Over the last year or so I have bookmarked several news stories that go beyond the numbers and tell the story of the people and industries that are benefiting from ethanol.
These days, the smell of money is the slightly acrid scent of fermenting corn that occasionally wafts over town.
Here in Iowa, and across a growing swath of the U.S. Midwest, making ethanol has meant a second chance for a rural economy that lives and breathes corn.
"This town was dying a slow death," said Craig Brownlee, a third-generation corn farmer from Emmitsburg, located northwest of Des Moines. "We weren't making any money and we were living off crop subsidies. Now, people are spending money like they haven't in a long time. There's a buzz around town."
Ethanol helps a small town bloom
North Dakota's booming ethanol industry is providing feed that cattle find tasty and ranchers find affordable - so far.
"The byproduct was a pretty good buy last year, but I'm not sure where they're going to price it this year," said Shawn Arndorfer, who owns a cattle feedlot near Hettinger and manages a second one near Scranton. "There's enough demand for the byproduct that I think it will probably push prices up a little bit."
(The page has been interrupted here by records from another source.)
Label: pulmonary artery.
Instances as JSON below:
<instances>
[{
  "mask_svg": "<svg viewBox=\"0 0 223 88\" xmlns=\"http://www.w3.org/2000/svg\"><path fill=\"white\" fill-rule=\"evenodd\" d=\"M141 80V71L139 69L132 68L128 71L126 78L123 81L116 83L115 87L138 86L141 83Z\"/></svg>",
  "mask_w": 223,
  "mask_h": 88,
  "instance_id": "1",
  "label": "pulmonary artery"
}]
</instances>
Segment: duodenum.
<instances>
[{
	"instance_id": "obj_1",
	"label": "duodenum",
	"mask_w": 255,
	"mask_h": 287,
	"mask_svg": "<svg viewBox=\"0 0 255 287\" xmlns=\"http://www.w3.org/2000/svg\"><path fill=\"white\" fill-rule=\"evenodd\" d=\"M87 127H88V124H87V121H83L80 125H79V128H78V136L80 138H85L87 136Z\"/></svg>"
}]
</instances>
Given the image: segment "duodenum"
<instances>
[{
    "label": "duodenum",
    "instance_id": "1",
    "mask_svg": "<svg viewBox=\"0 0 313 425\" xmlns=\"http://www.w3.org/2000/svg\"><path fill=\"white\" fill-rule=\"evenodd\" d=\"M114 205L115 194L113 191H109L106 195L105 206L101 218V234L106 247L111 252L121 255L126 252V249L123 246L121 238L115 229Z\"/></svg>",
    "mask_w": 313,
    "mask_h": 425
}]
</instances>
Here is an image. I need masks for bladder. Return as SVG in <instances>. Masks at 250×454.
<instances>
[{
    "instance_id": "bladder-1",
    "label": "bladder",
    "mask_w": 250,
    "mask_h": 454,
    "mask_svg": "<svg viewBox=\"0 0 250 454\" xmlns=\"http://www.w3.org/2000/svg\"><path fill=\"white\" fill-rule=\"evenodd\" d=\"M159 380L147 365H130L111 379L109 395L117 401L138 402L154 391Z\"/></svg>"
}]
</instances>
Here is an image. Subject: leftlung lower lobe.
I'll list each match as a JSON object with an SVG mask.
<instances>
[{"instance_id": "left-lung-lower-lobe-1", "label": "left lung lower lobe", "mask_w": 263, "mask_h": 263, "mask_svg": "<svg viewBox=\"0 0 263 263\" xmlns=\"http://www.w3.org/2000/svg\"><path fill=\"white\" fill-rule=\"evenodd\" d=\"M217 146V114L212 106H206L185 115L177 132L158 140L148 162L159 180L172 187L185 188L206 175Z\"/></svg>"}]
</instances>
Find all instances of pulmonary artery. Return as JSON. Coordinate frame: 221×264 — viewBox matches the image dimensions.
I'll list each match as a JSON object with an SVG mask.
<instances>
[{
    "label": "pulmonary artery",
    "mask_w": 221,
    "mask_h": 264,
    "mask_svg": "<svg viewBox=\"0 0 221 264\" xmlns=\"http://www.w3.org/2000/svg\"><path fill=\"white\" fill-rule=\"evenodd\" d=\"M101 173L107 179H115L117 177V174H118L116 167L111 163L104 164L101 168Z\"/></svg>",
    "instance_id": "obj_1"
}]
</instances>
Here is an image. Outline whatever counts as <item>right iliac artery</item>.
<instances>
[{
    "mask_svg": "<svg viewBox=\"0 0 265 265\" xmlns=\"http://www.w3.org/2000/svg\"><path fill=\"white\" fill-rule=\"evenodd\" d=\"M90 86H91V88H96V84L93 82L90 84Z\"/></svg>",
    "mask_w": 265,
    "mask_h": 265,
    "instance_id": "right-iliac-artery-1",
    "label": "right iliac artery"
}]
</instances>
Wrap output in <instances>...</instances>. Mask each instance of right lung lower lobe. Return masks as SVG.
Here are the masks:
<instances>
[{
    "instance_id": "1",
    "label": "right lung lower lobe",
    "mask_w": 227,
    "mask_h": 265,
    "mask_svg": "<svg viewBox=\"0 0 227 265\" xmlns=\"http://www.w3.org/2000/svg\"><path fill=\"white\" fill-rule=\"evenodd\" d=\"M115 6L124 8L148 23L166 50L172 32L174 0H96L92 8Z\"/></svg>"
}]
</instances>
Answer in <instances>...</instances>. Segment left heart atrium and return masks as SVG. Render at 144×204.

The byproduct of corn ethanol production - called distillers grains - can replace some of the grain corn and protein supplements in a cow's diet. "Typically it's cheaper than the same amount of corn (and) soybean meal, whatever protein source you're using," said Greg Lardy, a beef cattle specialist with the North Dakota State University Extension Service.
"In Nebraska, South Dakota and Iowa, where they've got huge amounts of byproduct being produced, (cattle) numbers are really going up," he said.
Ethanol byproduct aiding North Dakota ranchers
The ethanol boom is helping more than farmers; it's also benefiting the nation's railroads. More than 75 percent of the ethanol produced in the U.S. is shipped by rail. In Minnesota, the state's dozen or so shortline railroads have struggled in recent years. Now ethanol is bringing them new life.
Small railroads see big ethanol future
The demand for storage space to accommodate what promises to be a plentiful corn crop is paying off for the companies that manufacture cylindrical grain bins.
Not since the early 1980s has Elevator Services & Storage Inc., in Beaverdam, Ohio, experienced such a strong demand for storage bins and grain handling equipment, said Walter Paxson, a sales manager for the company.
“This is mainly because of the ethanol boom and the additional corn production we are having,” Mr. Paxson said. His Allen County firm is nearing completion on a 425,000-square-foot silo addition to the elevator in Custar, Ohio, in Wood County.
Big corn crop a boon for silo makers
Expanding ethanol production in the US midwest is bumping up against constraints on barge capacity, an ageing fleet, and a waiting list for new units, a barge operator said on Wednesday.
"There is tremendous demand right now," Dave O'Loughlin, vice president of liquid sales at shipping firm Ingram Barge, told the National Ethanol Conference in Orlando.
US midwest ethanol bumps against barge capacity
Ethanol production provides economic benefits that are far wider reaching than just employment in ethanol plants or farmers benefiting from higher corn prices. Ethanol is providing benefits and jobs in supporting industries across the country. At a time when the national economy seem to be slowing, these benefits should not be ignored.